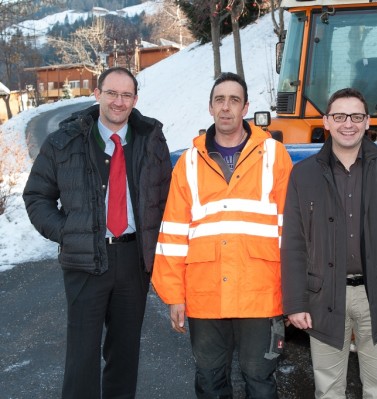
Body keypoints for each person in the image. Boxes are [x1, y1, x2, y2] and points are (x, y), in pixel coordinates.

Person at [22, 66, 172, 398]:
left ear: (135, 99)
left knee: (125, 352)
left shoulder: (151, 140)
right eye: (112, 93)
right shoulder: (65, 141)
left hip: (133, 259)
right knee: (82, 356)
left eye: (126, 95)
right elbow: (36, 196)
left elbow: (166, 198)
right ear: (97, 94)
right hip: (85, 261)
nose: (119, 102)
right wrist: (68, 231)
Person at [151, 72, 293, 398]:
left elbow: (292, 232)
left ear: (246, 108)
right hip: (205, 295)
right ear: (210, 107)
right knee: (211, 382)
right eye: (219, 100)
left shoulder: (275, 156)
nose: (226, 107)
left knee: (260, 381)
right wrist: (174, 295)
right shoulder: (188, 163)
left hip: (261, 294)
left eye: (234, 100)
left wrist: (293, 290)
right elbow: (173, 232)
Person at [281, 88, 377, 398]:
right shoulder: (303, 175)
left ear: (368, 121)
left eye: (356, 116)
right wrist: (295, 302)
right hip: (325, 297)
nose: (349, 124)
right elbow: (293, 243)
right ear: (326, 122)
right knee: (329, 391)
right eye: (340, 116)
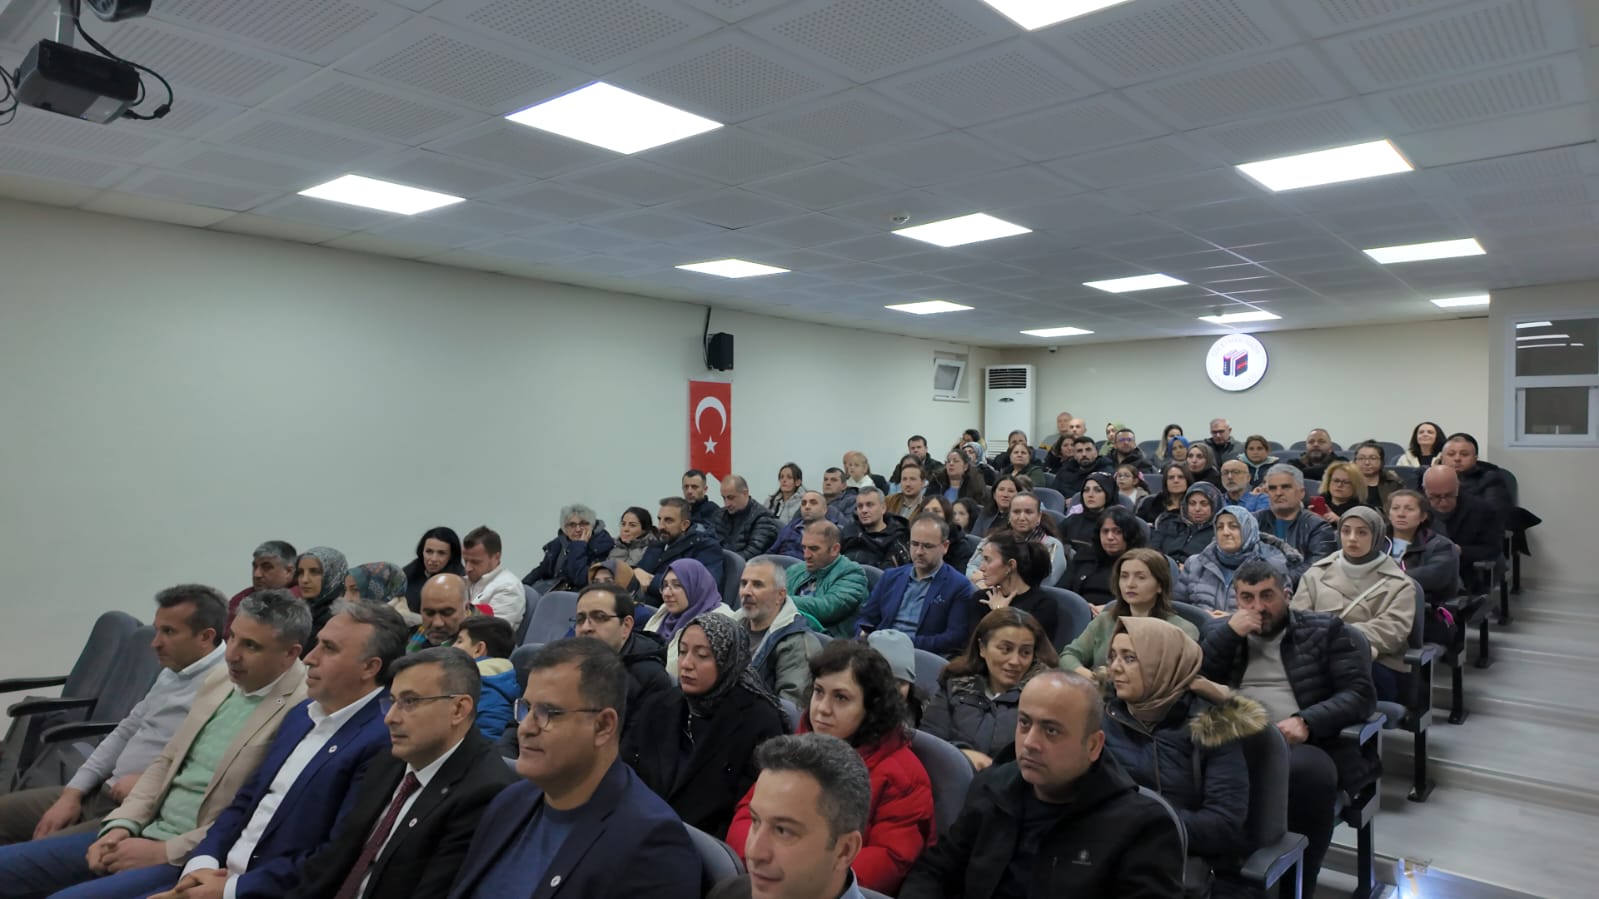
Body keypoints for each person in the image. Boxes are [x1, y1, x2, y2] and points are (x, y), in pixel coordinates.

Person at [0, 591, 310, 897]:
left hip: (192, 853)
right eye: (233, 638)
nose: (232, 654)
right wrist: (121, 825)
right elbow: (165, 761)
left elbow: (254, 814)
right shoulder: (220, 680)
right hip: (143, 824)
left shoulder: (302, 709)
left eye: (251, 646)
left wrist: (164, 851)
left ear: (290, 653)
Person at [153, 602, 408, 899]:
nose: (309, 658)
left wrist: (230, 890)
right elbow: (246, 800)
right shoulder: (302, 714)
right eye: (317, 643)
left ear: (370, 667)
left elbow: (334, 854)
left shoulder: (382, 740)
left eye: (329, 648)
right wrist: (203, 862)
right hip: (214, 873)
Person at [450, 639, 699, 899]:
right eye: (526, 709)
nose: (526, 728)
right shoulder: (509, 801)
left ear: (603, 726)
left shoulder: (651, 845)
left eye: (549, 713)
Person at [901, 671, 1184, 898]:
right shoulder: (993, 787)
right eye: (1024, 723)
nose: (1030, 743)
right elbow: (935, 870)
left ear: (1093, 745)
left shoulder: (1141, 827)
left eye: (1051, 730)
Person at [1200, 560, 1378, 890]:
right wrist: (1227, 635)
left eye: (1267, 596)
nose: (1258, 607)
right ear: (1236, 600)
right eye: (1247, 598)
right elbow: (1196, 680)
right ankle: (1225, 880)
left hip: (1302, 743)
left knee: (1309, 773)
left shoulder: (1325, 630)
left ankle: (1299, 883)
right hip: (1234, 737)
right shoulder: (1222, 633)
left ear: (1286, 595)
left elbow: (1360, 694)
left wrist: (1307, 721)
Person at [0, 586, 226, 845]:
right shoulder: (173, 671)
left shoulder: (226, 685)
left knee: (27, 856)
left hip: (139, 812)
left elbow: (212, 770)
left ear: (205, 636)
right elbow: (125, 731)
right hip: (103, 792)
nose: (155, 643)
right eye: (157, 630)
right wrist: (72, 793)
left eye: (169, 632)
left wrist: (151, 785)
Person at [285, 647, 516, 899]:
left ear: (458, 709)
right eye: (392, 702)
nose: (390, 718)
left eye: (410, 702)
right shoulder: (390, 759)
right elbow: (333, 860)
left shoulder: (484, 792)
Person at [727, 643, 932, 895]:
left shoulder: (904, 776)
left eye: (841, 698)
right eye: (818, 691)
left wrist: (793, 872)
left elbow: (888, 861)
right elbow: (745, 817)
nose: (822, 708)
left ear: (871, 708)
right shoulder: (797, 748)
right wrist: (763, 862)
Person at [1101, 618, 1263, 877]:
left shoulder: (1212, 725)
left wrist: (1140, 824)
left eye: (1129, 658)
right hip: (1108, 848)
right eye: (1113, 656)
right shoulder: (1105, 713)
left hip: (1181, 857)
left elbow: (1223, 823)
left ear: (1162, 664)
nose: (1115, 668)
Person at [627, 614, 789, 836]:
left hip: (708, 844)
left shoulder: (759, 721)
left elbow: (751, 808)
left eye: (702, 655)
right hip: (640, 827)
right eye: (682, 652)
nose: (686, 664)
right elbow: (627, 768)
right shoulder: (660, 705)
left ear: (727, 660)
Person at [708, 734, 874, 899]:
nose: (754, 853)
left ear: (845, 850)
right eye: (755, 820)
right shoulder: (729, 893)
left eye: (783, 831)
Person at [1294, 508, 1418, 703]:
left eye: (1362, 532)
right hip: (1319, 658)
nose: (1352, 538)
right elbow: (1297, 620)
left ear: (1377, 536)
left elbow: (1393, 631)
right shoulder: (1316, 574)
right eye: (1346, 531)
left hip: (1377, 663)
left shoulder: (1400, 583)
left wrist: (1341, 639)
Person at [919, 608, 1059, 772]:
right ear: (982, 648)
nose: (1015, 661)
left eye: (1025, 652)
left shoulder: (1043, 696)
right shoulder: (956, 684)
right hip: (951, 775)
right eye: (1005, 649)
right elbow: (929, 742)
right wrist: (962, 754)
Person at [1059, 546, 1199, 676]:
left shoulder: (1182, 630)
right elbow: (1069, 655)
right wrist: (1090, 677)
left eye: (1141, 577)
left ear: (1160, 585)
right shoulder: (1105, 620)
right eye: (1124, 576)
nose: (1130, 584)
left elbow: (1169, 677)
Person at [857, 515, 977, 656]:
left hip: (920, 655)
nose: (919, 552)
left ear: (945, 547)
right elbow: (866, 617)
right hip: (878, 651)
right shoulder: (890, 576)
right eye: (914, 544)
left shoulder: (959, 586)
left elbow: (953, 638)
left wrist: (903, 644)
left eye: (927, 546)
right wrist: (863, 633)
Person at [571, 583, 672, 739]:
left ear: (626, 626)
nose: (585, 627)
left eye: (599, 617)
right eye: (580, 619)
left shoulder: (650, 679)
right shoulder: (568, 664)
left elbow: (634, 747)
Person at [1177, 506, 1297, 615]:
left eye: (1233, 526)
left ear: (1248, 530)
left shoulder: (1271, 565)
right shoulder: (1195, 564)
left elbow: (1280, 614)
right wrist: (1201, 618)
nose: (1225, 532)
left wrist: (1232, 621)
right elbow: (1177, 607)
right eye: (1220, 527)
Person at [735, 557, 823, 705]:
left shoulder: (796, 643)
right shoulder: (731, 626)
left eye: (757, 585)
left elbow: (791, 708)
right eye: (744, 584)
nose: (746, 592)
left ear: (780, 595)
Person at [643, 558, 737, 676]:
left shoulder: (720, 623)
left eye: (677, 585)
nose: (667, 593)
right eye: (665, 585)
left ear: (696, 586)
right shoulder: (665, 612)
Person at [1423, 466, 1501, 593]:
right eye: (1435, 497)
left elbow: (1493, 550)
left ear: (1457, 488)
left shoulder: (1482, 510)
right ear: (1425, 490)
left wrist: (1461, 551)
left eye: (1449, 495)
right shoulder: (1414, 507)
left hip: (1463, 571)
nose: (1443, 502)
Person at [789, 521, 871, 639]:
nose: (806, 555)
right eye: (804, 547)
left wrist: (780, 600)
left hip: (829, 641)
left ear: (834, 549)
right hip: (791, 633)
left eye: (814, 549)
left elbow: (827, 609)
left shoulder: (853, 574)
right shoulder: (796, 570)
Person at [1255, 464, 1338, 582]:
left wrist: (1278, 582)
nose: (1278, 493)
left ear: (1301, 493)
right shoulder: (1253, 522)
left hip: (1301, 589)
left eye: (1286, 487)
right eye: (1272, 488)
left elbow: (1317, 567)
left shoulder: (1319, 526)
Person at [637, 496, 725, 604]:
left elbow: (702, 587)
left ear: (684, 525)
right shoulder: (658, 545)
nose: (660, 527)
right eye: (660, 519)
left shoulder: (705, 548)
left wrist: (652, 581)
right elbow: (639, 573)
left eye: (668, 521)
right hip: (642, 602)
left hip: (674, 609)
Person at [970, 533, 1059, 638]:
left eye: (988, 560)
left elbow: (1022, 645)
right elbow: (972, 644)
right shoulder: (981, 598)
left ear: (1011, 565)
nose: (981, 568)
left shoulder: (1043, 605)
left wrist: (1000, 613)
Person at [1387, 489, 1462, 608]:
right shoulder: (1374, 541)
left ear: (1423, 516)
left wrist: (1385, 578)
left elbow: (1434, 577)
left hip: (1423, 608)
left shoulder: (1441, 545)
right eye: (1395, 508)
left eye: (1409, 509)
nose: (1401, 514)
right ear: (1389, 515)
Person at [1060, 507, 1146, 608]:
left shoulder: (1142, 563)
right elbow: (1063, 591)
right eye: (1105, 531)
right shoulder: (1085, 556)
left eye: (1117, 531)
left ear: (1130, 534)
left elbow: (1144, 599)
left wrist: (1109, 609)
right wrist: (1083, 607)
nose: (1110, 537)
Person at [452, 616, 520, 740]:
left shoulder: (479, 685)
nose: (453, 647)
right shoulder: (497, 681)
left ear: (479, 649)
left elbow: (488, 739)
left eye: (459, 641)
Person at [522, 504, 615, 594]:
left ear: (592, 526)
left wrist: (579, 545)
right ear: (565, 529)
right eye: (572, 525)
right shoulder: (558, 544)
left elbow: (581, 579)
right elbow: (541, 570)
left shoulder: (602, 544)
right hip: (554, 592)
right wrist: (521, 587)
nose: (578, 529)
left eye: (583, 524)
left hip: (582, 595)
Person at [1439, 433, 1515, 524]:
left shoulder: (1490, 478)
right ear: (1441, 458)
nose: (1457, 458)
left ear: (1475, 458)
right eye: (1451, 454)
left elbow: (1495, 513)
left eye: (1464, 454)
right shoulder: (1431, 477)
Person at [226, 542, 298, 634]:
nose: (257, 574)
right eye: (255, 567)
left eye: (266, 567)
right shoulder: (241, 598)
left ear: (288, 571)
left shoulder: (301, 604)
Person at [461, 526, 525, 628]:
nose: (468, 568)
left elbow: (494, 631)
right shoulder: (463, 582)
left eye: (475, 562)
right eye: (465, 561)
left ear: (496, 557)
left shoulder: (508, 587)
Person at [401, 528, 464, 628]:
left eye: (441, 553)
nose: (433, 559)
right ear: (422, 551)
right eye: (429, 551)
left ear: (451, 556)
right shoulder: (412, 570)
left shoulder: (457, 581)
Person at [840, 488, 911, 571]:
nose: (864, 510)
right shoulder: (849, 532)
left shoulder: (898, 538)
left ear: (883, 508)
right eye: (860, 506)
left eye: (869, 505)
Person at [1151, 482, 1221, 564]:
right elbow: (1152, 550)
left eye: (1204, 504)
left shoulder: (1218, 532)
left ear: (1214, 506)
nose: (1197, 509)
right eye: (1192, 503)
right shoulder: (1170, 523)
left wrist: (1190, 567)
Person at [296, 546, 350, 652]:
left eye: (314, 572)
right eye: (301, 572)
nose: (304, 580)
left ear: (333, 575)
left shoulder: (345, 620)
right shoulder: (294, 615)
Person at [718, 474, 782, 560]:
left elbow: (752, 555)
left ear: (745, 493)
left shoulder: (763, 518)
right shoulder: (720, 514)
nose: (727, 504)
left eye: (731, 498)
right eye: (724, 498)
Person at [408, 574, 474, 653]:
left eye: (447, 613)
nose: (437, 623)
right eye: (429, 613)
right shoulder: (410, 634)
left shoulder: (483, 638)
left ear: (466, 609)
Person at [918, 494, 978, 574]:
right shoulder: (914, 538)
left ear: (947, 515)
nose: (930, 515)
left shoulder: (960, 546)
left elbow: (958, 578)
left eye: (936, 511)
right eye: (926, 511)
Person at [1060, 472, 1116, 556]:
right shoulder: (1072, 521)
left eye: (1098, 490)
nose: (1090, 495)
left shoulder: (1118, 523)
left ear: (1109, 493)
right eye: (1086, 490)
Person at [770, 490, 831, 560]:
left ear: (824, 509)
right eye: (803, 503)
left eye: (813, 503)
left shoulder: (831, 531)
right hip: (782, 563)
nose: (807, 507)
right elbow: (771, 552)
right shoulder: (790, 528)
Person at [1352, 441, 1405, 511]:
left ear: (1381, 461)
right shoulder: (1348, 481)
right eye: (1361, 458)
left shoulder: (1393, 482)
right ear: (1355, 461)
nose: (1367, 463)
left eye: (1373, 458)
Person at [684, 468, 732, 542]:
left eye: (694, 487)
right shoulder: (678, 511)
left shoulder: (714, 512)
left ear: (705, 489)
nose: (689, 491)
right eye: (686, 487)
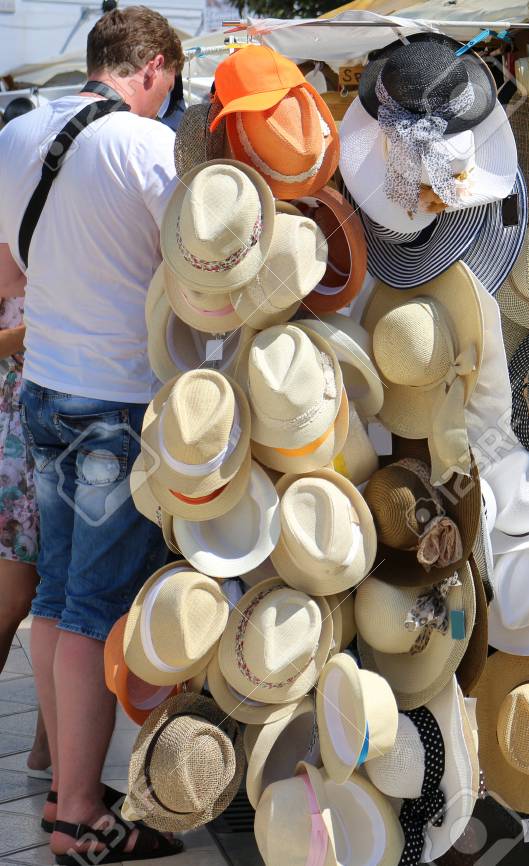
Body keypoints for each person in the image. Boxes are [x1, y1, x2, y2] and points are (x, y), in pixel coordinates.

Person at [0, 6, 183, 862]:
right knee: (94, 607)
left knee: (53, 596)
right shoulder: (147, 148)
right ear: (150, 67)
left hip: (43, 390)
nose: (167, 101)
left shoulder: (17, 132)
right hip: (116, 404)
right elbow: (194, 270)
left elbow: (11, 265)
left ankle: (61, 784)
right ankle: (80, 812)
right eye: (169, 86)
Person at [0, 289, 51, 781]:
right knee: (11, 602)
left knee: (63, 602)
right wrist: (28, 336)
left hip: (68, 433)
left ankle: (47, 753)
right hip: (14, 442)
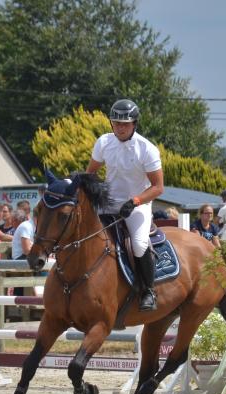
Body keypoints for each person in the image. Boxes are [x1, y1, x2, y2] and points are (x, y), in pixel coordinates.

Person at [86, 98, 163, 311]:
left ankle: (148, 290)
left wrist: (136, 201)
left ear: (134, 124)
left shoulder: (147, 149)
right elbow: (89, 173)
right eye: (116, 123)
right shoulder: (103, 142)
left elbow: (158, 187)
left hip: (137, 204)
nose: (120, 127)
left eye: (125, 124)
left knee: (139, 244)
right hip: (108, 203)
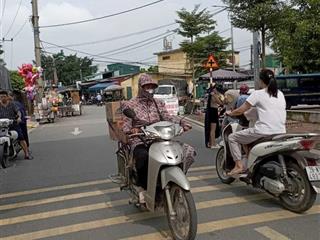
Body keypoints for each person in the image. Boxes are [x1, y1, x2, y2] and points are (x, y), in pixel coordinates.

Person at [122, 74, 194, 190]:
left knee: (188, 151)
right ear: (140, 87)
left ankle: (174, 179)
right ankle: (144, 188)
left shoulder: (158, 103)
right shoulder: (130, 104)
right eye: (146, 86)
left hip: (160, 139)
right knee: (143, 157)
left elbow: (168, 117)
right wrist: (132, 130)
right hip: (140, 140)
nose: (150, 89)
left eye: (152, 86)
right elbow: (125, 126)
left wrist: (182, 123)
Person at [226, 69, 286, 175]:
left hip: (263, 131)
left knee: (232, 138)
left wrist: (230, 113)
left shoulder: (257, 94)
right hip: (280, 131)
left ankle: (239, 165)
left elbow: (241, 110)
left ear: (261, 81)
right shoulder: (280, 94)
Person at [0, 90, 32, 160]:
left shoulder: (12, 104)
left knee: (21, 137)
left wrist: (19, 118)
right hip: (2, 126)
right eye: (1, 97)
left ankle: (26, 154)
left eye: (4, 96)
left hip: (13, 124)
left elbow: (18, 112)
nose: (3, 98)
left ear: (7, 97)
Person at [204, 83, 224, 148]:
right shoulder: (213, 95)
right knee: (213, 129)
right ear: (214, 89)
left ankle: (211, 143)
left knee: (211, 129)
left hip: (212, 111)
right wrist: (218, 96)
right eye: (216, 89)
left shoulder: (212, 95)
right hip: (213, 112)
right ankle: (213, 144)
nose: (217, 90)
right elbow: (220, 103)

* * *

▶ ACTION ITEM
What lines of the material above contain "ankle"? Return each of them.

▶ EXERCISE SOLUTION
right ankle: (1225, 880)
left ankle: (1299, 883)
left ankle: (61, 784)
right ankle: (80, 812)
left ankle: (47, 753)
left ankle: (148, 290)
left ankle: (174, 179)
right ankle: (144, 188)
left ankle: (239, 165)
left ankle: (26, 154)
left ankle: (211, 143)
right ankle: (213, 144)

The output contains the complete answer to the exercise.